In the Netherlands, a group is carrying out a larger randomized trial comparing conventional IVF with another approach based on milder stimulation and fewer eggs. This approach uses drugs to block sudden ovulation, but the drugs are different from the ones used in conventional IVF and they are given only after eggs stimulation has begun. This treatment is relatively short and involves fewer total injections. In the Dutch study, women receiving the mild hormone treatment have only a single embryo implanted in their wombs, while those receiving conventional treatment receive two embryos. Preliminary results from the trial of 410 patient’s show that within a year 56 percent of women in the mild hormone group became pregnant versus 58 percent in the stronger hormone group.

It’s time for a paradigm shift. It’s going to be hard for the scientific community to deny this. They presented the results at a meeting of the European Society of Human Reproduction and Embryology last June and have submitted them for publication in a medical journal.
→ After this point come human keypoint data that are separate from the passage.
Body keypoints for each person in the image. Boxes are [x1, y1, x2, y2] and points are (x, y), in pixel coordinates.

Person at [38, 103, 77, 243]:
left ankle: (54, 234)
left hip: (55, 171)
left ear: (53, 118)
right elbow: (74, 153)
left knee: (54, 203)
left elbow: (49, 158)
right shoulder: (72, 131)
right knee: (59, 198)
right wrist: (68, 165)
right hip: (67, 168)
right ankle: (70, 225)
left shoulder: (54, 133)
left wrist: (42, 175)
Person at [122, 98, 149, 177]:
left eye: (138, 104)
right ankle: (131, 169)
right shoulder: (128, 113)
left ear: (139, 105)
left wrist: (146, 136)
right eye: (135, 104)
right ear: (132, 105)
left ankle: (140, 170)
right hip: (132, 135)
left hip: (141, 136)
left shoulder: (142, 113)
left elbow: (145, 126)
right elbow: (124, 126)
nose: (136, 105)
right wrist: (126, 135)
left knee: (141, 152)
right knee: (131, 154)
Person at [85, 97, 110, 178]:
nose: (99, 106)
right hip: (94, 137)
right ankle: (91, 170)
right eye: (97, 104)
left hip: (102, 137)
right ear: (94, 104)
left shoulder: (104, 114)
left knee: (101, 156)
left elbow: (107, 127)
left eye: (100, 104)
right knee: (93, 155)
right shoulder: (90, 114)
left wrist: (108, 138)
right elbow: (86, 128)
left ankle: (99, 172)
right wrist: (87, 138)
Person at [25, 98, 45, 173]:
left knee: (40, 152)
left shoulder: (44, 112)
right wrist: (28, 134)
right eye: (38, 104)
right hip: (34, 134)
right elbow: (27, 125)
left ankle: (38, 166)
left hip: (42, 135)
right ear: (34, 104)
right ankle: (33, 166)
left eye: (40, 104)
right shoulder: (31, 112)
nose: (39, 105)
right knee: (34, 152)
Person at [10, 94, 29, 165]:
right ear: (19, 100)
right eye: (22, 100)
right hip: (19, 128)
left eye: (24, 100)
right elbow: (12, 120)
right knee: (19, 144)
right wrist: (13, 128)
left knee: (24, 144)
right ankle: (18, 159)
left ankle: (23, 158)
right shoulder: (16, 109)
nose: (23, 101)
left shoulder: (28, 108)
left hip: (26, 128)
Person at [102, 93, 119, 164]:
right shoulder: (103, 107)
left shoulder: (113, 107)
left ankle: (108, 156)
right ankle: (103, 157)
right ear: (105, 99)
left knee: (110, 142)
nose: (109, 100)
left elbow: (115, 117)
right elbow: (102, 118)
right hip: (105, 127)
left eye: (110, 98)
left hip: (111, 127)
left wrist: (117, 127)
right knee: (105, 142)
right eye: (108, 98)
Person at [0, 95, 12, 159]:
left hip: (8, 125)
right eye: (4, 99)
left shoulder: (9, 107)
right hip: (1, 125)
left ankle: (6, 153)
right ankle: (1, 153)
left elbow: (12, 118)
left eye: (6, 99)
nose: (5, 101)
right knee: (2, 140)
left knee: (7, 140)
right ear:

The more-aggressive hormone treatments, while producing more eggs, might lead to eggs of lower quality. A separate randomized trial of 82 women and other Dutch doctors found that eggs from women receiving milder hormone treatment had on average more normal chromosomes than eggs from women who underwent conventional IVF. A 1997 study from the University of Arizona found similar results.

The data so far are too limited to persuade those who use conventional IVF. A fertility specialist at Cornell University says there’s a little evidence that making women produce many eggs diminishes the quality of the eggs. The president of the fertility doctors’ society says he disagrees with the depiction of conventional doctors as "blasting" women with drugs to extract a maximum number of eggs. He says good doctors already minimize the dose of drugs for patients who are sensitive to them, and he disputes the notion that the current standard is too aggressive for the majority of cases.